The Role of Subchapter V

To some degree, Judge Frank writes, Debtor’s Subchapter V status and the purposes and policies of Subchapter V “influence my determination” that the value of Creditor’s collateral is “inconsequential.”

  • The purpose of Subchapter V is “to broaden the opportunity for small businesses to successfully utilize the benefits of chapter 11 of the Bankruptcy Code.”  So, permitting Debtor to stay in business by bifurcating Creditor’s claim and permitting payment under Subchapter V provisions “is consistent with both the explicit confirmation standards of subchapter V” and its “underlying purpose.”
  • Creditor using the §1111(b) as a device to block confirmation and compel the Debtor to liquidate underscores the inconsequential value of its interest in the Debtor’s property: (i) the liquidation value of Creditor’s collateral is only $30,000, and (ii) receipt of $30,000.00 on a $917,000.00 debt is almost, but not quite, out of the money.
  • Judge Frank emphasizes, in the opinion, “I do not mean to suggest that the term ‘inconsequential value’ has a different meaning in a Subchapter V case as compared to a traditional chapter 11 case.” But since this is a mixed fact-law question of an “ultimate fact,” the policy behind Subchapter V is “a factor in applying the statutory term to a particular set of facts.”

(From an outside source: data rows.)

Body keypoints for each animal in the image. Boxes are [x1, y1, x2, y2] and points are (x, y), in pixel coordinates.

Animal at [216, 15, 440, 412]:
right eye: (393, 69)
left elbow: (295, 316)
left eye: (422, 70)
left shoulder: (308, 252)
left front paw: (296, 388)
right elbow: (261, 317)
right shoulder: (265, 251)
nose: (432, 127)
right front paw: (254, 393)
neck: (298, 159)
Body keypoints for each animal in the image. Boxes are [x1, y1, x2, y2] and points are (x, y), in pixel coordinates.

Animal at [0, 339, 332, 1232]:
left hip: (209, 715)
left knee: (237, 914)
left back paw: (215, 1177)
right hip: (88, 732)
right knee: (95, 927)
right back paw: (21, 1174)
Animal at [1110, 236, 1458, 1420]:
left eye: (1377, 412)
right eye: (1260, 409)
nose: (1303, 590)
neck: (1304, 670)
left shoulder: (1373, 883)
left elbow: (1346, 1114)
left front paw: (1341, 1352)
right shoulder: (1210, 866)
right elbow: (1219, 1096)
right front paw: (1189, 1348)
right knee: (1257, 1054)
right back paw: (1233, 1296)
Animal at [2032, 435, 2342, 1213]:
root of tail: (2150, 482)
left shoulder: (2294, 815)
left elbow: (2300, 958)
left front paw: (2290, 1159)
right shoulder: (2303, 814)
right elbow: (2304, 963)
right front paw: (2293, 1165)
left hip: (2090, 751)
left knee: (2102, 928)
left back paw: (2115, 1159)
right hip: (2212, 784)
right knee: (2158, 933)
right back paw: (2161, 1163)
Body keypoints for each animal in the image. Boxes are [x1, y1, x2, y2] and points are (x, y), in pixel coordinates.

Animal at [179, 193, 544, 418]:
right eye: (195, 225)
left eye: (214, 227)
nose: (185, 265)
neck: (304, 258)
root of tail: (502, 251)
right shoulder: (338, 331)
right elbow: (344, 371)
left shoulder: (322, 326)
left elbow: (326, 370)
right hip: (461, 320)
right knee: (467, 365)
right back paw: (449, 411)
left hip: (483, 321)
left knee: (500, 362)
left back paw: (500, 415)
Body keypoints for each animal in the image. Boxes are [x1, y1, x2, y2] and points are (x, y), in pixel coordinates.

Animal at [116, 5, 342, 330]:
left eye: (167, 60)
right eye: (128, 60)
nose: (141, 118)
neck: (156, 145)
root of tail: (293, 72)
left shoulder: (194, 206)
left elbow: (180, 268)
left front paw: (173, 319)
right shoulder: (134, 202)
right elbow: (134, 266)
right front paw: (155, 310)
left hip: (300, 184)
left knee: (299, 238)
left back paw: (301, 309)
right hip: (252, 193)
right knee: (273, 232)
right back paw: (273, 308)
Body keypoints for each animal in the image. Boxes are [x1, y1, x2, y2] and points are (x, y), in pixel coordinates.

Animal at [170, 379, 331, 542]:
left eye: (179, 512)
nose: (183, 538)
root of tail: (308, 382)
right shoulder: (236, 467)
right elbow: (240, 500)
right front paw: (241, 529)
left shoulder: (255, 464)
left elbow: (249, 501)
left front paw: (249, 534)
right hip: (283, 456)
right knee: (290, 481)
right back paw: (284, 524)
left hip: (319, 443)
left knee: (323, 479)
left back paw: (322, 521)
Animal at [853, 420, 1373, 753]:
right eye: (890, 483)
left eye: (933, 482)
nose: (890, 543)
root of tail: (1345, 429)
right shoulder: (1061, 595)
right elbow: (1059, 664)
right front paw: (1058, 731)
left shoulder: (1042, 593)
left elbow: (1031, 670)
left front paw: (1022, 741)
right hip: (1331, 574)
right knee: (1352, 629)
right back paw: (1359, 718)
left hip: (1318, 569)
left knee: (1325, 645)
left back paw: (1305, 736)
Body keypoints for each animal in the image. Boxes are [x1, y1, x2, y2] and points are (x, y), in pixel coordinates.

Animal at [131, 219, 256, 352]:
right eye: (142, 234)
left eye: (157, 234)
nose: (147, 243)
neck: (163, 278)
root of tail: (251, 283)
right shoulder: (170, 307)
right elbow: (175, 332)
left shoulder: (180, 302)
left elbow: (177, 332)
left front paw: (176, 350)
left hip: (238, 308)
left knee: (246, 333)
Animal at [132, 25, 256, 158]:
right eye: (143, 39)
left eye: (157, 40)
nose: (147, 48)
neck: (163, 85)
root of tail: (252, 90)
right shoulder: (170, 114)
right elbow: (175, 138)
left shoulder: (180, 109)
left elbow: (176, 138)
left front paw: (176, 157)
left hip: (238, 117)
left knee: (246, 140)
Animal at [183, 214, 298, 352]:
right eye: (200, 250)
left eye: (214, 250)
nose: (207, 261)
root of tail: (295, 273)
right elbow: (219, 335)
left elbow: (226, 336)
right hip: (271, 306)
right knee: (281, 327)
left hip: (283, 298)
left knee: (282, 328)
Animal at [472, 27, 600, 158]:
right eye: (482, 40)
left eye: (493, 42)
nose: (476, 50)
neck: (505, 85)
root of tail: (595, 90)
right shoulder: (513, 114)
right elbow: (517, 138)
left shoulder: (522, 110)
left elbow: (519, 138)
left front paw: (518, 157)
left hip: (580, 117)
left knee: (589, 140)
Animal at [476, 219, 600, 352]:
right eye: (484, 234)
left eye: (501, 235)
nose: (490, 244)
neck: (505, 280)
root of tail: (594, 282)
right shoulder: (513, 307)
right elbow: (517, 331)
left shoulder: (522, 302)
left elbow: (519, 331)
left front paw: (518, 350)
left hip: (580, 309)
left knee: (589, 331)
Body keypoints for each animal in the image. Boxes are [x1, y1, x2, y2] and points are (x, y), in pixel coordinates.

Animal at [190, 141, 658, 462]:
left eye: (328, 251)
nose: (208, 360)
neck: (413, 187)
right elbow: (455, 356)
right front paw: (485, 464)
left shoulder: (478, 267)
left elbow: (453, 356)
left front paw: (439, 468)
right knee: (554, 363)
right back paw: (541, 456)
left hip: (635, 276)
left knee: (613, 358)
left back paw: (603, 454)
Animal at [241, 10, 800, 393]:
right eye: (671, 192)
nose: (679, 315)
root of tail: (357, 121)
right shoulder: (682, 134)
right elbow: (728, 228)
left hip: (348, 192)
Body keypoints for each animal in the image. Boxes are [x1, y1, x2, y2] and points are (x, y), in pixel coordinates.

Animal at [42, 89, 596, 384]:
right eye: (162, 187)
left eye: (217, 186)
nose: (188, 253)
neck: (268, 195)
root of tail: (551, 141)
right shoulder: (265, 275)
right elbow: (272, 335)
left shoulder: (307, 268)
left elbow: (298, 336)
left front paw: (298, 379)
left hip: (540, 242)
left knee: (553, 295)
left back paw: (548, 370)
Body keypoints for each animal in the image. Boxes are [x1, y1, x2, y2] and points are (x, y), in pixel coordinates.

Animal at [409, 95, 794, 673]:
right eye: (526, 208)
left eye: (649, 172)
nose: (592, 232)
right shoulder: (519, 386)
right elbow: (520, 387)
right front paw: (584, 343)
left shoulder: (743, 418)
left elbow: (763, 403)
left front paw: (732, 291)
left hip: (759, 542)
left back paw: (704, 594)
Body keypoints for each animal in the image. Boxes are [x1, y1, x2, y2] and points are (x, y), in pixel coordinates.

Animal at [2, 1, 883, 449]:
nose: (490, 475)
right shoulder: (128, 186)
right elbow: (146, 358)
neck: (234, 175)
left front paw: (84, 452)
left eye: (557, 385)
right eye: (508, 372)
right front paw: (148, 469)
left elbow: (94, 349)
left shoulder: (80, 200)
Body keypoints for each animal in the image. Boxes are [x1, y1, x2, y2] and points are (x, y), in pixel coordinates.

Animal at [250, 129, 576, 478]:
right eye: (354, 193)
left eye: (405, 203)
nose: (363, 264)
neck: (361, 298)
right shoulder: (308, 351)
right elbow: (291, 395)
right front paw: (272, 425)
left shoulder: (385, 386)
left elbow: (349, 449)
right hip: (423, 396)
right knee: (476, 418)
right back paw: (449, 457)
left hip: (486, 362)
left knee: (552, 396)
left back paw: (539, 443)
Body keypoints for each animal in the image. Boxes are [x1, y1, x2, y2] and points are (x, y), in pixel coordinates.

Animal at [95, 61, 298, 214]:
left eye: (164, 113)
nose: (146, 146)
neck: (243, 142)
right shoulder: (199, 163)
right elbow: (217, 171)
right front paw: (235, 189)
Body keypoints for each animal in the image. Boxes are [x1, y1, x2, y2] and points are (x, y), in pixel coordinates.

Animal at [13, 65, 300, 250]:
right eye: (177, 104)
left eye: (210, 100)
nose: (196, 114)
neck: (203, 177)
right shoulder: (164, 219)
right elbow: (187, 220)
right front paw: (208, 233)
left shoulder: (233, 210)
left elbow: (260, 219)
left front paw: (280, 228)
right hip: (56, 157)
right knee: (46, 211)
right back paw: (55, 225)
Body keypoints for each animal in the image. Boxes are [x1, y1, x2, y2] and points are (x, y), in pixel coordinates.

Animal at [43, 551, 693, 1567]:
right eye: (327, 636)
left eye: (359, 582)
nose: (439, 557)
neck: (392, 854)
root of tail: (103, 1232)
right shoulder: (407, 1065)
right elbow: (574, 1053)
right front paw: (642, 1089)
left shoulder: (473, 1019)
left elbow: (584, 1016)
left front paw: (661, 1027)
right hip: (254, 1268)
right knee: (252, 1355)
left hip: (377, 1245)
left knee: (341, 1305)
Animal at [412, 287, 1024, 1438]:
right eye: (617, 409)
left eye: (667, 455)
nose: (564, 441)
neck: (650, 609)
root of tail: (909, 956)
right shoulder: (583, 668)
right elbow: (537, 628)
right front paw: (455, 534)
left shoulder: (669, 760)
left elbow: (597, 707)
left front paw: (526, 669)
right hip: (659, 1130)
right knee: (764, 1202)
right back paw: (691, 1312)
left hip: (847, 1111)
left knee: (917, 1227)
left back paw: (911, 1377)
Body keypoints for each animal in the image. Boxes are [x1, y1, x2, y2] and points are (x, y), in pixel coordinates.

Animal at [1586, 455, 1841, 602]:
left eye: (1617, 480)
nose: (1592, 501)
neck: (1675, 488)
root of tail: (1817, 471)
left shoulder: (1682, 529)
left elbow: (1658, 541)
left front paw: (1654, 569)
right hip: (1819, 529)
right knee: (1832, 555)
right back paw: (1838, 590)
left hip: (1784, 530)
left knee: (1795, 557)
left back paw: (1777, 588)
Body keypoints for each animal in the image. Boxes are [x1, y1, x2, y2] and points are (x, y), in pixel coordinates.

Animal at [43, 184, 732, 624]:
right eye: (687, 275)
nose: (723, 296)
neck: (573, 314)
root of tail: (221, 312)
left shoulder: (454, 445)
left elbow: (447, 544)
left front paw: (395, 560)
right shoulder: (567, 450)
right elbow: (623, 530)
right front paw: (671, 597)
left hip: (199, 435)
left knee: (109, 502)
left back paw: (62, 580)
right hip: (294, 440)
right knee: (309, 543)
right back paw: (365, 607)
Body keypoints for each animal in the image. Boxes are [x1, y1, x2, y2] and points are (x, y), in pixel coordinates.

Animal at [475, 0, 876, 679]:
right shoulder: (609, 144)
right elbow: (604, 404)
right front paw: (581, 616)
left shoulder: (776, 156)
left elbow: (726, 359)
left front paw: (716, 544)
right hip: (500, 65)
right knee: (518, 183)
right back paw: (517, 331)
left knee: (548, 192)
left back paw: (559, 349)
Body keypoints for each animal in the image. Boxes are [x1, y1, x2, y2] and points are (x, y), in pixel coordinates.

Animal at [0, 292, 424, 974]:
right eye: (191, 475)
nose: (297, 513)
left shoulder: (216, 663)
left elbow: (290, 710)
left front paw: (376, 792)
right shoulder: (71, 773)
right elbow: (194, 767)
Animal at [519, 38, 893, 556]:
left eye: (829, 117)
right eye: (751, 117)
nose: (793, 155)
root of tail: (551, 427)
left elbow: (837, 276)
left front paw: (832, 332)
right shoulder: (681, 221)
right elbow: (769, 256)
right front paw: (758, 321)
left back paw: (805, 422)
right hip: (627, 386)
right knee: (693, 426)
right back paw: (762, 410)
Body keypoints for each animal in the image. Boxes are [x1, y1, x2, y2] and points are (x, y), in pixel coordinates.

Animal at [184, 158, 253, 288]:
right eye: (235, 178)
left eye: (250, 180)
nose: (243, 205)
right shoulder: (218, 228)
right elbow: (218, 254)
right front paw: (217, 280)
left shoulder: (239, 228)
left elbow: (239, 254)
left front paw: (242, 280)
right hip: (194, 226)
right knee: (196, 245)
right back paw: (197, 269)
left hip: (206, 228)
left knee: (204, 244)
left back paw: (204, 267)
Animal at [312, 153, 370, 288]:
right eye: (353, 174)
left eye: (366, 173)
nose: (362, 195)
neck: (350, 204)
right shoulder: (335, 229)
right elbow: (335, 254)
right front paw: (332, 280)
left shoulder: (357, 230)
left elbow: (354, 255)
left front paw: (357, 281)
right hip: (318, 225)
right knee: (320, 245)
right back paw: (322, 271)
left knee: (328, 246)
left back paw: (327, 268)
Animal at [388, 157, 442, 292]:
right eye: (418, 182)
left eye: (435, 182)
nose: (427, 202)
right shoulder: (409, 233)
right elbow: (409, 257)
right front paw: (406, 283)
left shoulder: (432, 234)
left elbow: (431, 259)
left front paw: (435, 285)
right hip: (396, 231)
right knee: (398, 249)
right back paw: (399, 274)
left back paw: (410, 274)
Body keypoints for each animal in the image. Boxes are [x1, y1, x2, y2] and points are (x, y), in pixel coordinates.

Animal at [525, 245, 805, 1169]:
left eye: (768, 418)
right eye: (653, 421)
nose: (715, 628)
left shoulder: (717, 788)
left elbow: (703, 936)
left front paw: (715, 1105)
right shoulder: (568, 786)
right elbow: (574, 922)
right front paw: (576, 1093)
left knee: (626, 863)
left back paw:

The foregoing is a fascinating and instructive look into one of the rarely-used and often-confusing provisions of the Bankruptcy Code.  And seeing that provision applied in the Subchapter V context is an added benefit for bankruptcy professionals.   


Footnote 1.  The “inconsequential value” prohibition against utilizing the 1111(b) election is from 11 U.S.C. § 1111(b)(1)(B)(i), which reads (emphasis added): “A class of claims may not elect application of paragraph (2) of this subsection if—(i) the interest on account of such claims of the holders of such claims in such property is of inconsequential value.”